La dépollution d’Oued El Harrach : un véritable défi pour la Seaal.

La ville la plus concernée par les projets de traitement des eaux usées demeure Alger, en raison du nombre élevé de ses habitants mais aussi de nombreuses industries productrices de déchets liquides.

 

 

« Dans quelques années, l’Algérie dépassera les pays européens en matière de quantités d’eaux usées traitées. Presque personne ne le sait aujourd’hui mais ce sera une réalité dans un avenir proche ». Cette déclaration a été faite par le directeur général de la Société des eaux et de l’assainissement d’Alger (Seaal), Jean-Marc Jahn, en marge des travaux du forum USTHB-entreprises consacré aux possibilités de partenariat entre l’université et l’entreprise et qui prend fin aujourd’hui.

Selon le directeur général de Seaal, l’Algérie veut aller loin dans le domaine de l’assainissement des eaux usées et a déjà lancé plusieurs chantiers dans ce domaine. La capitale reste, néanmoins, la ville où le plus gros travail est à faire, en raison du nombre important de ses habitants mais aussi d’un grand nombre d’usines générant d’immenses quantités de déchets liquides.

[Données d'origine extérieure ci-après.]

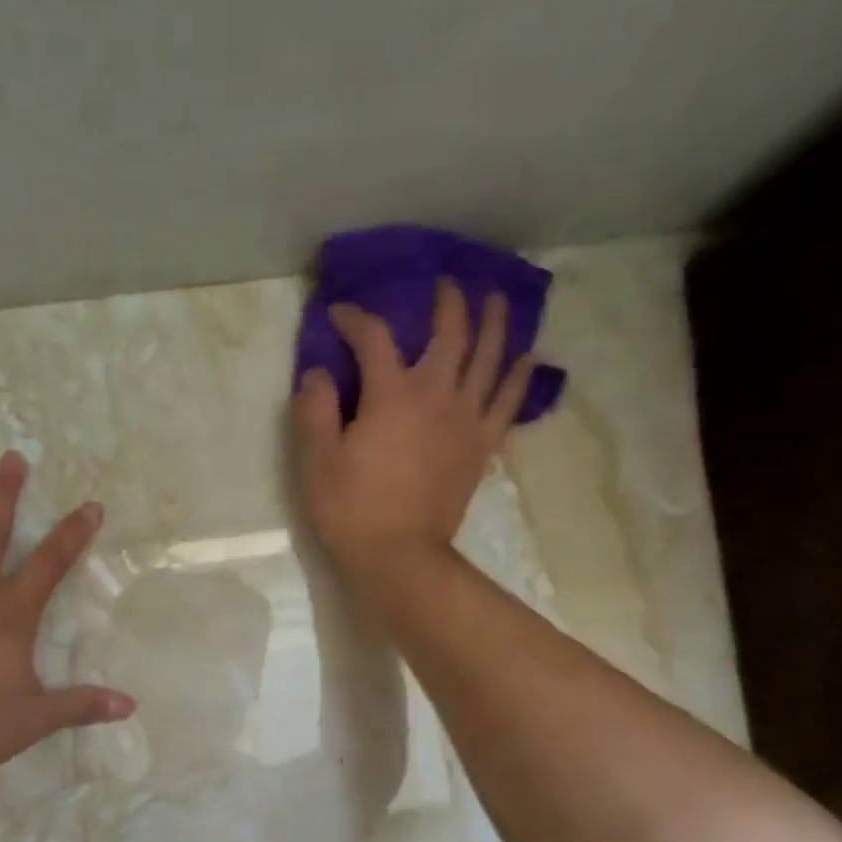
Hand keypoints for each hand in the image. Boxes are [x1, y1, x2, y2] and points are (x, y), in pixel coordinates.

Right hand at [292, 279, 534, 586]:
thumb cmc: (351, 510)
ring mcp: (466, 420)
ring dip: (495, 323)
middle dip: (447, 302)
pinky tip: (527, 357)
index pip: (374, 338)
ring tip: (497, 299)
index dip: (356, 319)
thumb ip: (315, 409)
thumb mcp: (316, 461)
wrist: (399, 558)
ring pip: (490, 357)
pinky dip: (519, 376)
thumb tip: (318, 371)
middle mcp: (436, 395)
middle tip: (446, 284)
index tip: (340, 314)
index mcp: (391, 394)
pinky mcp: (482, 447)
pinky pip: (509, 402)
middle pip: (450, 333)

Créée en 2006, la Seaal est une société par actions détenue par l’Algérienne des eaux (ADE) et l’Office national d’assainissement (ONA).

 

« Rénover les installations »

 

« Il y a de nombreuses installations à changer au niveau de la capitale. Ce sont des installations qui ont pris de l’âge », a indiqué M. Jahn faisant remarquer que la gestion de l’eau usée et potable à Alger « représente l’un des plus grands défis technologiques du pays en raison de la topographie complexe de cette ville ».

Pour M. Jean-Marc Jahn, les travaux d’assainissement devant être pris en charge impliquent, en plus des budgets à dépenser, « des compétences techniques à la hauteur des défis à relever ». Il a insisté sur l’importance de renforcer les échanges entre l’université et la Seaal : « Sur 220 stagiaires de l’USTHB que nous avons accueillis jusqu’ici, nous en avons recruté la moitié. »

Le plus grand chantier à prendre en charge au niveau de la capitale reste le célèbre est très pollué Oued El Harrach. En tout, 400 usines déversent leurs déchets dans ce cours d’eau long de 67 kilomètres et qui prend sa source à Hammam Melouane, dans la wilaya de Blida. Deux stations d’épuration devraient être installées en 2015 et auront une capacité de traitement de 1.500 à 3.000 m3 par heure chacune.